10. All About SAM: System Alerting & Monitoring (Luca Ravazzolo)
In this episode, Luca Ravazzolo — product manager for cloud and container technology — joins the podcast for his second appearance. He's telling us all about SAM (System Alerting & Monitoring), a new component of InterSystems IRIS that users will want to hear about.
To try out SAM, visit this GitHub repository: https://github.com/intersystems-community/sam
For more information about Data Points, visit https://datapoints.intersystems.com.
Derek Robinson 00:00:02 Welcome to Data Points, a podcast by InterSystems Learning Services.
Make sure to subscribe to the podcast on your favorite podcast app. Links can be found at datapoints.intersystems.com. I'm Derek Robinson. And on today's episode, I'll welcome back to the podcast Luca Ravazzolo, Product Manager for Cloud and Containers here at InterSystems, to talk about Systems Alerting and Monitoring in InterSystems IRIS.
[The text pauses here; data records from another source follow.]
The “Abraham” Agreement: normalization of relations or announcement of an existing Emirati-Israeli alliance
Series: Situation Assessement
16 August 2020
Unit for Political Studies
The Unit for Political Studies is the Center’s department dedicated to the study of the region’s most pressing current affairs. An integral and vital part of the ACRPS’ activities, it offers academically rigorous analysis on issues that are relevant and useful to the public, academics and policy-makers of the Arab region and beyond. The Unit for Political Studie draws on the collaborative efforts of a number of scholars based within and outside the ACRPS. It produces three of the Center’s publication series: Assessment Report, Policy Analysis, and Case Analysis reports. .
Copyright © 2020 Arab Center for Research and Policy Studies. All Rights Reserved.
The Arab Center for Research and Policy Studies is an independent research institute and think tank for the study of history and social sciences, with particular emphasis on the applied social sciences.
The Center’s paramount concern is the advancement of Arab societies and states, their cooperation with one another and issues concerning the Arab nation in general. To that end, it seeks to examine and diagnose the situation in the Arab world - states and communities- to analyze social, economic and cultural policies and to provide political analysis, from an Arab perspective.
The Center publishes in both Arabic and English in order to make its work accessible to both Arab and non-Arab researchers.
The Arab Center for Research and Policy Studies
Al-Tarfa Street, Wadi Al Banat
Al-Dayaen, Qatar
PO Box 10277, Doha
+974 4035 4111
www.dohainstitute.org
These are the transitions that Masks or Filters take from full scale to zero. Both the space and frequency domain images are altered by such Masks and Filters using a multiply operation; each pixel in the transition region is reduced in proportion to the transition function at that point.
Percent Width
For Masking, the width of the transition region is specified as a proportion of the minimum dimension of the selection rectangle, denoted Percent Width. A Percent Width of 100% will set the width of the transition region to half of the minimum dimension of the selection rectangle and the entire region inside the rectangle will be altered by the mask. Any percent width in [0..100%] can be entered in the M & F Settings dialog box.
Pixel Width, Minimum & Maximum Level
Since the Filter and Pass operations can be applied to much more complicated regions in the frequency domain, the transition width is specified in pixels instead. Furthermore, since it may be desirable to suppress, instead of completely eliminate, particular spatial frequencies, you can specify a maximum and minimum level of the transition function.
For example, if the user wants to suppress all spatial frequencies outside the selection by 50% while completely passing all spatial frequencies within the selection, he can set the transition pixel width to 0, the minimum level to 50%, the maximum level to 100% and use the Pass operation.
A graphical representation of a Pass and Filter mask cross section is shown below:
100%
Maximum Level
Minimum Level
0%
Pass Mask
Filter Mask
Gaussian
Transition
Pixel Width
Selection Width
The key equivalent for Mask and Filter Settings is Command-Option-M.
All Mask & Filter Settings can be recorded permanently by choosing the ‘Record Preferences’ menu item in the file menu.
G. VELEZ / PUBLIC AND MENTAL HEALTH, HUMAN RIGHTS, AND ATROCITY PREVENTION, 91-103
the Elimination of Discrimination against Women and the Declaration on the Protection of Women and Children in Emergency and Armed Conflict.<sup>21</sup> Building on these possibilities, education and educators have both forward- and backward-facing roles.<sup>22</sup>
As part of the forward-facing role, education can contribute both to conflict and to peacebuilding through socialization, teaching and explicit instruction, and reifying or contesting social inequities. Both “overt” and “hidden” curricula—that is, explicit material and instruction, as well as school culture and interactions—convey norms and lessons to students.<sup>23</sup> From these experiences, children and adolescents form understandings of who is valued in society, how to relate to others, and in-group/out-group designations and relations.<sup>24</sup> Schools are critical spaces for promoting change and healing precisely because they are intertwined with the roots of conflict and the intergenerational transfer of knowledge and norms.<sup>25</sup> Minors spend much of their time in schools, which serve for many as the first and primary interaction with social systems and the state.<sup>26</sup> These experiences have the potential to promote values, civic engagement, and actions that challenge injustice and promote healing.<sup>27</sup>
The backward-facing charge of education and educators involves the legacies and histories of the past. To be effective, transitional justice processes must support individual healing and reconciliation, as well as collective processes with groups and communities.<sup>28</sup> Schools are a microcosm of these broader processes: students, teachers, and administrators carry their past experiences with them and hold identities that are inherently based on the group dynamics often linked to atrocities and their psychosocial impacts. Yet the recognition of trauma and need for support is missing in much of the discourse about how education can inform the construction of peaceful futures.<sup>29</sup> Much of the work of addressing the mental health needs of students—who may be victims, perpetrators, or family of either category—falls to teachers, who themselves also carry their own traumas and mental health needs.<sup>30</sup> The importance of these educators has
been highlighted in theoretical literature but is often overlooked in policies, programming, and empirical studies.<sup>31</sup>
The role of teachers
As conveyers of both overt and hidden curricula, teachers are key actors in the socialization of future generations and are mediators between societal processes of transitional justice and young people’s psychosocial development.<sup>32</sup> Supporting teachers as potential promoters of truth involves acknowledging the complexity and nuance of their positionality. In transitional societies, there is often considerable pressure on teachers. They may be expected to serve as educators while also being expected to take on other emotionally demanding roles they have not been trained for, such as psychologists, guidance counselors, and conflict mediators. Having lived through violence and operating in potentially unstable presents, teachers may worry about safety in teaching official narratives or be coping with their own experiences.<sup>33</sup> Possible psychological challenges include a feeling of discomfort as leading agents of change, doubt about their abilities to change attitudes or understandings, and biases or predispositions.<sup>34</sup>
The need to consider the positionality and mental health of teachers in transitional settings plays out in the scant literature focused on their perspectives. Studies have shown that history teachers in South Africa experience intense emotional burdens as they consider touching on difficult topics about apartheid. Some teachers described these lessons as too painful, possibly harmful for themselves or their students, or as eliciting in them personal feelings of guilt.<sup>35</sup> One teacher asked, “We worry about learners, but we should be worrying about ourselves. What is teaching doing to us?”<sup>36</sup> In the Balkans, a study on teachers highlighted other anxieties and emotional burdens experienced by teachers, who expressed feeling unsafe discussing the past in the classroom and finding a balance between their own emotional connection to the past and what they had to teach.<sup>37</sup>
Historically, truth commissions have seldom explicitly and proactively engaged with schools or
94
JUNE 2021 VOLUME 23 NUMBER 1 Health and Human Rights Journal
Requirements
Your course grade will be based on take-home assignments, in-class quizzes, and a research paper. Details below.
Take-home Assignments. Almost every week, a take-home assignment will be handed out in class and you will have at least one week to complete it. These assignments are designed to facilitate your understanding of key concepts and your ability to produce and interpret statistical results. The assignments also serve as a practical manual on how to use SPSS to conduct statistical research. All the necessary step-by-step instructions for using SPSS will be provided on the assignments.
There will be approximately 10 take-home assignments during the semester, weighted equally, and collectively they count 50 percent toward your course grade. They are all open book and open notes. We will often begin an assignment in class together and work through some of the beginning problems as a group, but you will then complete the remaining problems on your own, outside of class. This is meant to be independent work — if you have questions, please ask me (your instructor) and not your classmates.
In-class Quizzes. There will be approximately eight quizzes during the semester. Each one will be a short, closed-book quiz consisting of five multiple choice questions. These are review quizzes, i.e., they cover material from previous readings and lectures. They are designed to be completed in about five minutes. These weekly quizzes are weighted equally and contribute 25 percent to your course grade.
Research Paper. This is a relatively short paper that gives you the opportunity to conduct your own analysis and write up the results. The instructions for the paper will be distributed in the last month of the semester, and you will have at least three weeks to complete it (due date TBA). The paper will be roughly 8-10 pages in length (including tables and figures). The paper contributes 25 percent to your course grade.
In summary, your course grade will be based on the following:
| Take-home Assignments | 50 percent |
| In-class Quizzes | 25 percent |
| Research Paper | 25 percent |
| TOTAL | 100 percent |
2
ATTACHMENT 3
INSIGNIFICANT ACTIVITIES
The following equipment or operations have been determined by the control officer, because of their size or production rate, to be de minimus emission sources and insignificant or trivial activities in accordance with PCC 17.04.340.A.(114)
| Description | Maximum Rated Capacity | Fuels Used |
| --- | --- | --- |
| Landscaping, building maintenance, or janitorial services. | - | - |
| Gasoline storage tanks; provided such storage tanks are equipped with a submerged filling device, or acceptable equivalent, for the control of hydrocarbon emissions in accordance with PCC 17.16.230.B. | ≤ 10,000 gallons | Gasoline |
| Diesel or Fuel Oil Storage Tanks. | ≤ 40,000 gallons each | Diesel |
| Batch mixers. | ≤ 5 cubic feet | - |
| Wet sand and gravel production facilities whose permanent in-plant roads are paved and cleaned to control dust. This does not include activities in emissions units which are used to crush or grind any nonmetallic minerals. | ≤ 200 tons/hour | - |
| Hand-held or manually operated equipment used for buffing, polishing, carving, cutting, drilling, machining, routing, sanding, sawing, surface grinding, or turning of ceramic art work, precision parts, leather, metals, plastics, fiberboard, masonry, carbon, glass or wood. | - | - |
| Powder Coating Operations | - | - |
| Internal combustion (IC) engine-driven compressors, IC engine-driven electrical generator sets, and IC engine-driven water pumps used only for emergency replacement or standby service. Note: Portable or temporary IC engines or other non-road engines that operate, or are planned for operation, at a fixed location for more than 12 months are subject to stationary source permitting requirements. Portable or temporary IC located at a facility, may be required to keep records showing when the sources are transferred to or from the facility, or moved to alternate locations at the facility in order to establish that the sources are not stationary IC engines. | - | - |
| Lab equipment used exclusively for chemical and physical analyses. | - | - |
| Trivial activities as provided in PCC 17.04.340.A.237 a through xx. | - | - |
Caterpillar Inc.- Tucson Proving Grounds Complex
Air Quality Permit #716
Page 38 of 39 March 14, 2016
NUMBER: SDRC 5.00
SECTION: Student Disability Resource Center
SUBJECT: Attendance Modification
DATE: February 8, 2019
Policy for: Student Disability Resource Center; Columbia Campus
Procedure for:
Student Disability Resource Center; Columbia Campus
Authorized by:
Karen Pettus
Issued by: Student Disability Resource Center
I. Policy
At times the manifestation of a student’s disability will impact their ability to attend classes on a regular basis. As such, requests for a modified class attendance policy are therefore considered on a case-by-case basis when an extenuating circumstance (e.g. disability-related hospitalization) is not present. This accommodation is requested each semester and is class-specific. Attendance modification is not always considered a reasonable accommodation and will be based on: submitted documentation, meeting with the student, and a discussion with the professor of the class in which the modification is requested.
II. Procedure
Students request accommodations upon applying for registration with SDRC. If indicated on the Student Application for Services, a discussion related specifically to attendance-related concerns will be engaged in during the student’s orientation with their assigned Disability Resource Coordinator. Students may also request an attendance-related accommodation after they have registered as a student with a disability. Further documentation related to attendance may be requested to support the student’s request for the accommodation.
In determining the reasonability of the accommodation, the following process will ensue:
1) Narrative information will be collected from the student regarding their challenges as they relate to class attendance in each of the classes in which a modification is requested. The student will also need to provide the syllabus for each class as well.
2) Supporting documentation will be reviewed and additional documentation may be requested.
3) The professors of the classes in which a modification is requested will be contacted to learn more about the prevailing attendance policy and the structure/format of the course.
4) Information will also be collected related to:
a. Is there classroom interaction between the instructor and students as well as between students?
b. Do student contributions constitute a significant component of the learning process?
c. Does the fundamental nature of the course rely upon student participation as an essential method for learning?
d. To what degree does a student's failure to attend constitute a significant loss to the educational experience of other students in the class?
Derek Robinson 00:00:39 Welcome to Episode Ten of Data Points by InterSystems Learning Services. Before we get started, I wanted to give a quick reminder to subscribe to the podcast, using the links at datapoints.intersystems.com. You can find links for Apple, Spotify, Google, and Stitcher there. I also wanted to mention that the Developer Community, community.intersystems.com, is the place to interact with us about future topics for the podcast. I typically post every episode as a Developer Community post, and you can feel free to leave comments on those posts. I might also make a discussion post at some point, asking for more ideas to try to give our listeners a chance to submit topics they would like to see covered. So feel free to join the conversation. Back to the episode, I'm joined today by Luca Ravazzolo. You might remember Luca from Episode Two of Data Points, where we covered Kubernetes. Today, Luca is telling us all about Systems Alerting and Monitoring, SAM for short, which is a new component of InterSystems IRIS that you can try out.
Derek Robinson 00:01:39 All right. And welcome back to the podcast Luca Ravazzolo, joining us for the first time since way back on Episode Two, I think it was, of Data Points. Luca, how's it going?
Luca Ravazzolo 00:01:47 It's going very well, Derek, thank you very much. Yeah, it was early days and podcasts from then, right?
Derek Robinson 00:01:53 Yeah, exactly. You were you were one of the first three guests we had in that initial launch, which generated a lot of excitement around it, and I think people are still enjoying the podcast episodes, and we're happy to have you back. So Luca, I know that one of your areas of expertise here at InterSystems is cloud and containers technology. And so what we're going to talk about today is related in some ways, but also a little bit into the system administration area, and that is SAM, or Systems Alerting and Monitoring. So Luca, can you tell us first for the audience, what is SAM? And you know, as we've mentioned offline, it's coming out very soon for InterSystems users.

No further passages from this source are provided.